Create Your Own Spell Checker
Objective: Creating a spell checker, correct the incorrect word in the given sentence.
Problem Statement: While typing or sending any message to person, we generally make 
spelling mistakes. Write a script which will correct the misspelled words in a sentence. 
The input will be a raw string and the output will be a string with the case normalized 
and the incorrect word corrected.
Domain: General
Analysis to be done: Words availability in corpus
Content: 
Dataset: None
We will be using NLTK’s inbuilt corpora (words, stop words etc.) and no specific dataset.
Steps to perform:
While there are several approaches to correct spelling , you will use the Levenshtein or 
Edit distance approach. 
The approach will be straightforward for correcting a word: 
▪ If the word is present in a list of valid words, the word is correct.
▪ If the word is absent from the valid word list, we will find the correct 
word, i.e., the word from the valid word list which has the lowest edit 
distance from the target word.
Once you define a function, you will iterate over the terms in the given sentence, 
correct the words identified as incorrect, and return a joined string with all the terms. 
To help speed up execution, you won’t be applying the spell check on the stop words
and punctuation.
Tasks: 
1. Get a list of valid words in the English language using NLTK’s list of words (Hint: 
use nltk.download(‘words’) to get the raw list.
2. Look at the first 20 words in the list. Is the casing normalized?
3. Normalize the casing for all the terms.
4. Some duplicates would have been induced, create unique list after normalizing.
5. Create a list of stop words which should include: 
i. Stop words from NLTK
ii. All punctuations (Hint: use ‘punctuation’ from string module)
iii. Final list should be a combination of these two
6. Define a function to get correct a single term
• For a given term, find its edit distance with each term in the valid word 
list.
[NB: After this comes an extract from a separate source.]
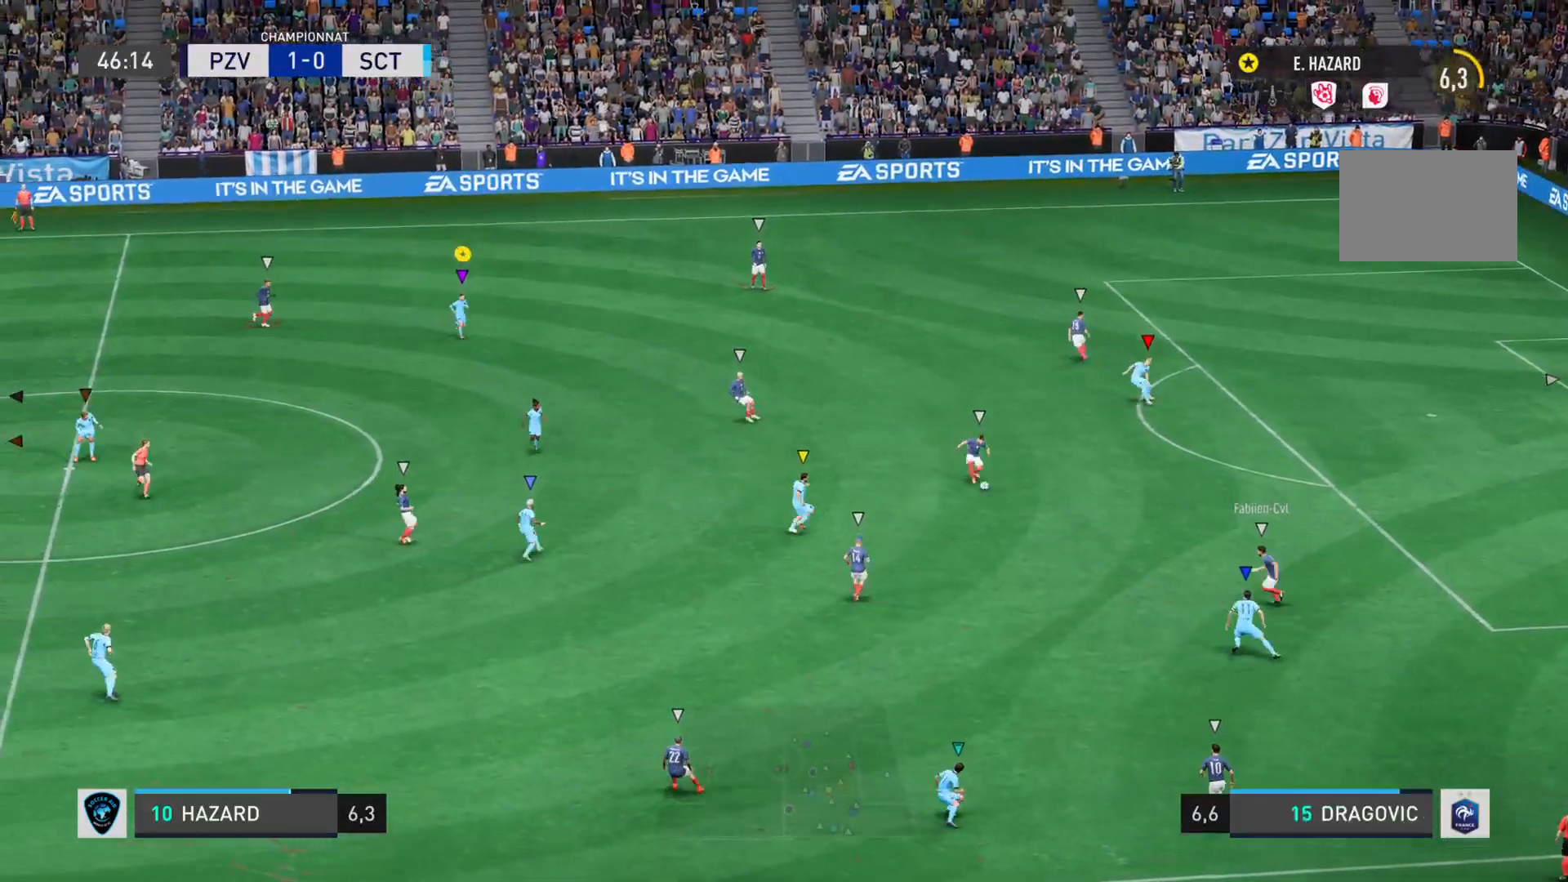
{"buttons": ["L2"], "left_stick": "left", "right_stick": "center", "events": [[100, "left_stick", "down"], [100, "right_stick", "center"], [350, "L2", "up"], [350, "left_stick", "down-left"], [450, "L2", "down"], [450, "left_stick", "left"]]}
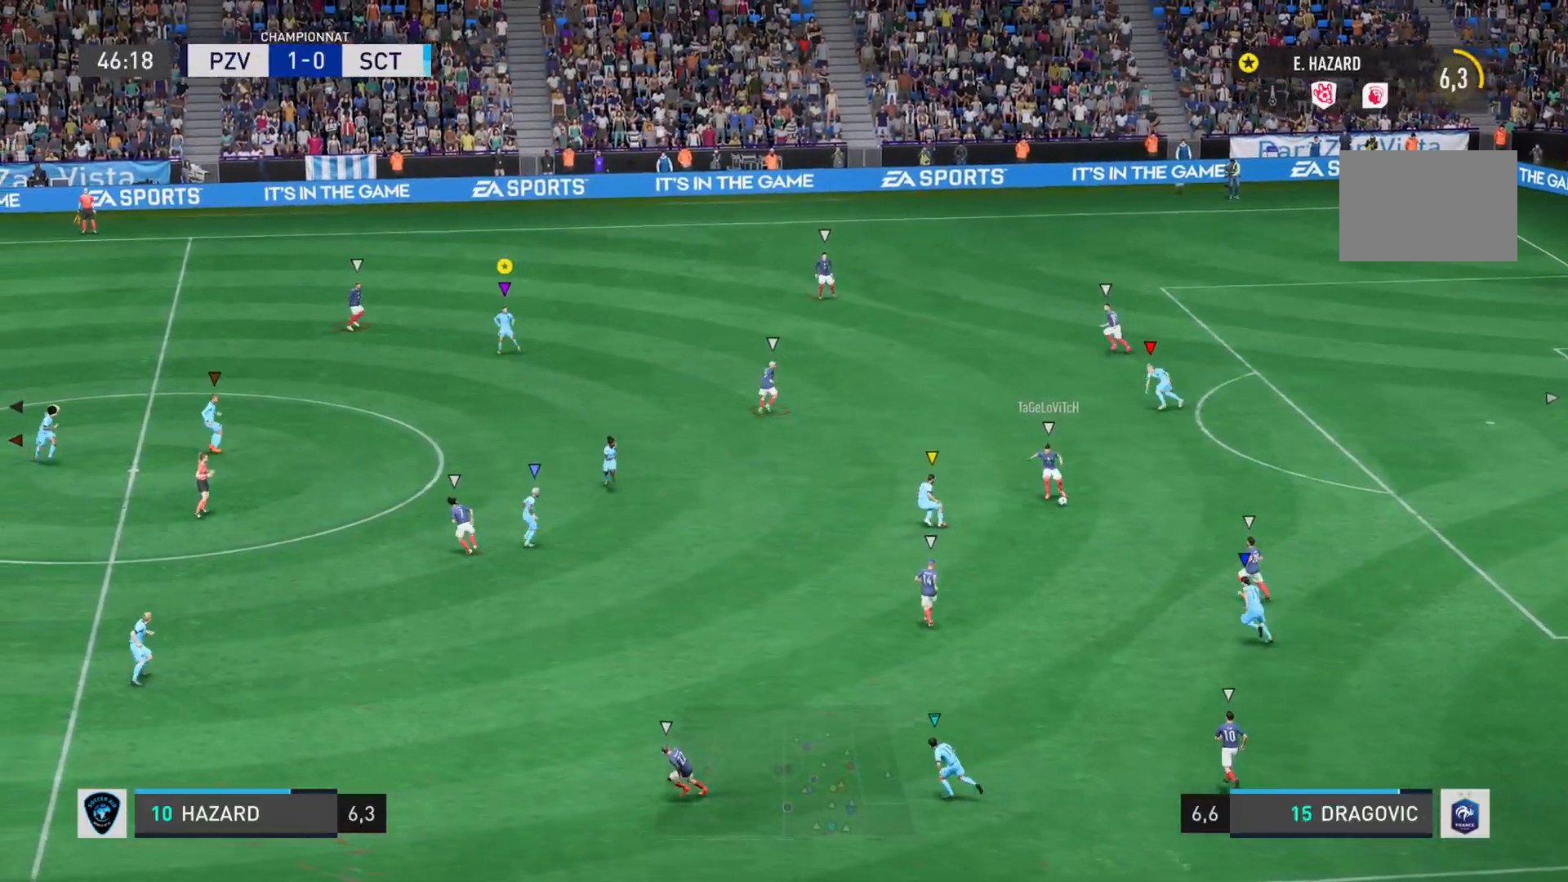
{"buttons": ["L2"], "left_stick": "up", "right_stick": "left", "events": [[150, "left_stick", "up-left"], [384, "left_stick", "up"], [434, "right_stick", "left"]]}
To speed up execution, you can use the first 20,000 entries in the 
valid word list.
• Store the result in a dictionary, the key as the term, and edit distance as 
value.
• Sort the dictionary in ascending order of the values.
• Return the first entry in the sorted result (value with minimum edit 
distance).
• Using the function, get the correct word for committee.
7. Make a set from the list of valid words, for faster lookup to see if word is in valid 
list or not.
8. Define a function for spelling correction in any given input sentence:
1. To tokenize them after making all the terms in lowercase 
For each term in the tokenized sentence:
2. Check if the term is in the list of valid words (valid_words_set).
3. If yes, return the word as is.
4. If no, get the correct word using get_correct_term function.
5. To return the joined string as output.
9. Test the function for the input sentence “The new abacos is great”.

In [1]:
import nltk

In [2]:
nltk.download('stopwords')

[nltk_data] Downloading package stopwords to
[nltk_data]     C:\Users\SIRISHA\AppData\Roaming\nltk_data...
[nltk_data]   Package stopwords is already up-to-date!


True

In [3]:
nltk.download('words')

[nltk_data] Downloading package words to
[nltk_data]     C:\Users\SIRISHA\AppData\Roaming\nltk_data...
[nltk_data]   Unzipping corpora\words.zip.


True

In [8]:
from nltk.corpus import words, stopwords
from string import punctuation
from collections import defaultdict

In [24]:
# Task 1: Get a list of valid words in the English language
valid_words = words.words()

In [25]:
print(valid_words[:10])

['A', 'a', 'aa', 'aal', 'aalii', 'aam', 'Aani', 'aardvark', 'aardwolf', 'Aaron']


In [26]:
valid_words_lower = [word.lower() for word in valid_words]
valid_words_lower = list(set(valid_words_lower))
print(valid_words_lower[:10])

['botryopterid', 'ridgingly', 'scattered', 'refashionment', 'menacement', 'patriarch', 'monte', 'salicylamide', 'trichogynial', 'uncatholic']


In [27]:
stop_words = set(stopwords.words('english')).union(set(punctuation))

In [28]:
from nltk.metrics import edit_distance

def get_correct_term(target_word, valid_words):
    edit_distances = {}
    for word in valid_words:
        if word[0] == target_word[0]:
            distance = edit_distance(target_word, word)
            edit_distances[word] = distance
        else:
            continue
    sorted_edits = sorted(edit_distances.items(), key=lambda x: x[1])
    return sorted_edits[0][0] 


In [29]:
valid_words_set = set(valid_words_lower)

In [30]:
def correct_spelling(sentence):
    tokenized_sentence = nltk.word_tokenize(sentence.lower())
    corrected_sentence = []
    
    for word in tokenized_sentence:
        if word in valid_words_set:
            corrected_sentence.append(word)
        else:
            correct_word = get_correct_term(word, valid_words_lower)
            corrected_sentence.append(correct_word)
    
    # Return the joined string as output
    return ' '.join(corrected_sentence)


In [36]:
# Task 9: Test the function for the input sentence "The new abacos is great"
sentence = "The new abacos is great"
corrected_sentence = correct_spelling(sentence)
print(corrected_sentence)

the new abacus is great